→ **Exercise requirements**
Set down exactly, from the records below, the line with "país caro en" through the line with "verfügbare Dienste bereitzustellen", and nothing else.

→ **Records for the exercise**
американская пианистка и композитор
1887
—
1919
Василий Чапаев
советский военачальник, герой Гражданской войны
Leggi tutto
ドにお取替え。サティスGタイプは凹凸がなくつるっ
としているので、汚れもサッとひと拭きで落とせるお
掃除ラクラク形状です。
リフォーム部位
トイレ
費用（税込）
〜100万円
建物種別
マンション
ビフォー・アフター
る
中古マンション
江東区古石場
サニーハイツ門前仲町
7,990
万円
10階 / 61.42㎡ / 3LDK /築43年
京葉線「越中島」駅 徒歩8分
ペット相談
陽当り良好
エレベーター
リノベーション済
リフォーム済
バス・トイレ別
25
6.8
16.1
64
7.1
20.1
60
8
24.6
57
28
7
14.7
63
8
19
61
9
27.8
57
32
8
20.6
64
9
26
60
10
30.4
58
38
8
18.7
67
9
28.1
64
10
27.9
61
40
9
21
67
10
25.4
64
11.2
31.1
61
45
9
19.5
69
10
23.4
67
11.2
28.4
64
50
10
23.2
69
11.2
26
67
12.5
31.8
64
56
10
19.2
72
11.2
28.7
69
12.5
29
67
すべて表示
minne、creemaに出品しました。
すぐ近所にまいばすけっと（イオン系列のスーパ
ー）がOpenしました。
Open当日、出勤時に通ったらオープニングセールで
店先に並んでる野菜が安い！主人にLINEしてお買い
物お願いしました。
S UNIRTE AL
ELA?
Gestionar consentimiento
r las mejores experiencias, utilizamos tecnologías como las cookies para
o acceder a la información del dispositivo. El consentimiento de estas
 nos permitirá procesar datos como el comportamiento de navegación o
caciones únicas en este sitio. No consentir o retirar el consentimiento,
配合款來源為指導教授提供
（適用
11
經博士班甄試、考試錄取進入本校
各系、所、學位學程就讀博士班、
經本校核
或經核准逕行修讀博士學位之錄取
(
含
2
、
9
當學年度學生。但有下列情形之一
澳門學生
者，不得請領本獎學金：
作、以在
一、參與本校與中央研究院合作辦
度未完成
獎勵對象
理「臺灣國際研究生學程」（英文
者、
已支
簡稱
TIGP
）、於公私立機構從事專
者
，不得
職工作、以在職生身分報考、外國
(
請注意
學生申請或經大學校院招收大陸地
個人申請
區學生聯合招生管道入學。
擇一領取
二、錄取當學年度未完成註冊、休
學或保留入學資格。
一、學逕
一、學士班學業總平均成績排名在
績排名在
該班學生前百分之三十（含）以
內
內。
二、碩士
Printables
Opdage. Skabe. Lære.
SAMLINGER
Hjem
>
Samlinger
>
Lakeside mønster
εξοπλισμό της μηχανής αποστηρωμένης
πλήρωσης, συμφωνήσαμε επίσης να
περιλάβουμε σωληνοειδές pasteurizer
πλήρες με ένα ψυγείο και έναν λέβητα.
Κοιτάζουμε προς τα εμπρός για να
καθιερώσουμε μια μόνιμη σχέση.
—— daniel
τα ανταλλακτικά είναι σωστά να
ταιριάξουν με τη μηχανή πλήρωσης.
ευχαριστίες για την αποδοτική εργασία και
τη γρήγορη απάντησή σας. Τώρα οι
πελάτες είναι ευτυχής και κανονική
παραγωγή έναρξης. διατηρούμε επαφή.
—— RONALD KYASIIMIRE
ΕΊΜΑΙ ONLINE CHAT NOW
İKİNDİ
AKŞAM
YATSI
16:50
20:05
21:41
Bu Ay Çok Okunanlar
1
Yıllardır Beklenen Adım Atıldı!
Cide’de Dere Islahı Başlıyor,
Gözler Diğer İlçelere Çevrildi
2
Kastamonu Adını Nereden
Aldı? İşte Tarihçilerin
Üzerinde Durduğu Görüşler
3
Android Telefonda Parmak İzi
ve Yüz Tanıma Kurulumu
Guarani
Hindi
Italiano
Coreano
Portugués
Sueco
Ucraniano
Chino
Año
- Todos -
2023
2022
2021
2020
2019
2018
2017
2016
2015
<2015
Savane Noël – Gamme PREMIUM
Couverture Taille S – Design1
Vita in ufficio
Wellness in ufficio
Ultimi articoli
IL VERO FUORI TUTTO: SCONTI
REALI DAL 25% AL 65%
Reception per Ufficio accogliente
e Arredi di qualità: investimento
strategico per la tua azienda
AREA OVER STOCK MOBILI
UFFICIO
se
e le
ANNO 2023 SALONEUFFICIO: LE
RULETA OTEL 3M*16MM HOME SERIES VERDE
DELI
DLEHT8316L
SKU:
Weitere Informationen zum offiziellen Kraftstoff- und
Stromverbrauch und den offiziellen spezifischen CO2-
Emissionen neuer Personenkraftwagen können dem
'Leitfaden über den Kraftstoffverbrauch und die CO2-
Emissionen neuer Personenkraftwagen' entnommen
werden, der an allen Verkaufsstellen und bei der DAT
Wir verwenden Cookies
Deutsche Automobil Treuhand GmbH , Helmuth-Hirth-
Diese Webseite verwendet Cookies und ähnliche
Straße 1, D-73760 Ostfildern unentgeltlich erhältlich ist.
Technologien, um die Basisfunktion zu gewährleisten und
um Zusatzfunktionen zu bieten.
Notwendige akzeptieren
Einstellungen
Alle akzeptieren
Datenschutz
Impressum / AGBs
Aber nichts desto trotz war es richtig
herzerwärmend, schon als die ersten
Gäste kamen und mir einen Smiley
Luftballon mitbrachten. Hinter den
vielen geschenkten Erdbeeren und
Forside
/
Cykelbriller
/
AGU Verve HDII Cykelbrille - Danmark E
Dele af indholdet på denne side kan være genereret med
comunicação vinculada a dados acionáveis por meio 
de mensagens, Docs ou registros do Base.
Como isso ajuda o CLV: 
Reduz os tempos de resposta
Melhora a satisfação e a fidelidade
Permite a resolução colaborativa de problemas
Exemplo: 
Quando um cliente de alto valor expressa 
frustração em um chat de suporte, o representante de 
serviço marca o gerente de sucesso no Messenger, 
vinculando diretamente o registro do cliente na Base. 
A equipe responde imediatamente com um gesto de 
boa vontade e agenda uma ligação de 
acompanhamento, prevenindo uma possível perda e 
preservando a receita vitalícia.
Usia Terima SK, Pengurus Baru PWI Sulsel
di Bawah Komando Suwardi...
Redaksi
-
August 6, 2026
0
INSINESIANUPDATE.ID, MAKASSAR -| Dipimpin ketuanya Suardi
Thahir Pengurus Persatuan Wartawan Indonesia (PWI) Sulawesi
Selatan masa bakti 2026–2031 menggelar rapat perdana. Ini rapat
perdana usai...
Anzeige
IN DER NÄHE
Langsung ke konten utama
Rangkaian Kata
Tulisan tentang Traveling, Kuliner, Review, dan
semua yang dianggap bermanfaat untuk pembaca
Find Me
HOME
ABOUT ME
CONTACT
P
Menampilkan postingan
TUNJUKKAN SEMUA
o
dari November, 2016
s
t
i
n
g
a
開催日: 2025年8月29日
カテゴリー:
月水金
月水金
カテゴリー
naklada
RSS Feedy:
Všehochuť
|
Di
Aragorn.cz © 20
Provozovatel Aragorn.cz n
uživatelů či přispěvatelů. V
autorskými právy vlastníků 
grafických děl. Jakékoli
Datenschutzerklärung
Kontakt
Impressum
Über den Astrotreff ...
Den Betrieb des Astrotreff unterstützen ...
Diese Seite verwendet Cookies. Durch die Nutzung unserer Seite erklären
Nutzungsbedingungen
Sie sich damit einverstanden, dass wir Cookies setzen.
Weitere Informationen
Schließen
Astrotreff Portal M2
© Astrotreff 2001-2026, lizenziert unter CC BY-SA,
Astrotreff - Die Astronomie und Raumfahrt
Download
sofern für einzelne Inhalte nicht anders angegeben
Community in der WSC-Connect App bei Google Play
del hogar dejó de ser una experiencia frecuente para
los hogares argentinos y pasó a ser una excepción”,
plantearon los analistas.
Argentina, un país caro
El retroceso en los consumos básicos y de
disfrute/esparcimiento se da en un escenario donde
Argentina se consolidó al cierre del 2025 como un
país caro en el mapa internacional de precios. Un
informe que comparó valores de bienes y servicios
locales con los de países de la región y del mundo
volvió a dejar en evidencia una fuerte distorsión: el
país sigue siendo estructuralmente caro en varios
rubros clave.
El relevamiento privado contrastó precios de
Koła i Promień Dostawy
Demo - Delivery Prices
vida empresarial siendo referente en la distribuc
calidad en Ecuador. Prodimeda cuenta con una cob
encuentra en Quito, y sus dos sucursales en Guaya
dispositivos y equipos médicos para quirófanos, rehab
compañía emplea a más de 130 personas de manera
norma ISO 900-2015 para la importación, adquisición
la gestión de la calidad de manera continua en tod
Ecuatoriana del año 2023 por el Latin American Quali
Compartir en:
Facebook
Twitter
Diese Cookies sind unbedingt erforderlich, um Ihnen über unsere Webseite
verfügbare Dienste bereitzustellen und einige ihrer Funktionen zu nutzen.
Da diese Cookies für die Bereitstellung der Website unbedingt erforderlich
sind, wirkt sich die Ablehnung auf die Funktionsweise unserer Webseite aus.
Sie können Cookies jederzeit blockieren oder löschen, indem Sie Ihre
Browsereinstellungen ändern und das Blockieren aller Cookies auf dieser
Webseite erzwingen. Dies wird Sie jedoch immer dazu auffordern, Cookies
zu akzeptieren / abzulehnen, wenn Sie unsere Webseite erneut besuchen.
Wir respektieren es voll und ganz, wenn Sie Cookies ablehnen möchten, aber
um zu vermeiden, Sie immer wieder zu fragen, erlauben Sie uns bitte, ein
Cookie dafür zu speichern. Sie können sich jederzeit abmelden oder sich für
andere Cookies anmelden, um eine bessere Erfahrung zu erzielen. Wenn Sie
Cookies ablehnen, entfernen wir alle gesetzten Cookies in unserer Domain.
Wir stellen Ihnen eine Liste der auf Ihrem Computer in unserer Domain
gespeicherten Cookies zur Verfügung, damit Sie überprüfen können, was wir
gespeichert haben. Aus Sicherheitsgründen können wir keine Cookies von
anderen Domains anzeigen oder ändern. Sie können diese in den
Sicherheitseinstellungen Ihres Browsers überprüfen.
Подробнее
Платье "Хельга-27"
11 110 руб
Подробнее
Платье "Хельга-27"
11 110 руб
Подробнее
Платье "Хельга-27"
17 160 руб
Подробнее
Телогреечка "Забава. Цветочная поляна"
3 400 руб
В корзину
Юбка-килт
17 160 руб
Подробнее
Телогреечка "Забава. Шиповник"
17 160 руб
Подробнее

→ **Solution for this exercise**
país caro en el mapa internacional de precios. Un
informe que comparó valores de bienes y servicios
locales con los de países de la región y del mundo
volvió a dejar en evidencia una fuerte distorsión: el
país sigue siendo estructuralmente caro en varios
rubros clave.
El relevamiento privado contrastó precios de
Koła i Promień Dostawy
Demo - Delivery Prices
vida empresarial siendo referente en la distribuc
calidad en Ecuador. Prodimeda cuenta con una cob
encuentra en Quito, y sus dos sucursales en Guaya
dispositivos y equipos médicos para quirófanos, rehab
compañía emplea a más de 130 personas de manera
norma ISO 900-2015 para la importación, adquisición
la gestión de la calidad de manera continua en tod
Ecuatoriana del año 2023 por el Latin American Quali
Compartir en:
Facebook
Twitter
Diese Cookies sind unbedingt erforderlich, um Ihnen über unsere Webseite
verfügbare Dienste bereitzustellen und einige ihrer Funktionen zu nutzen.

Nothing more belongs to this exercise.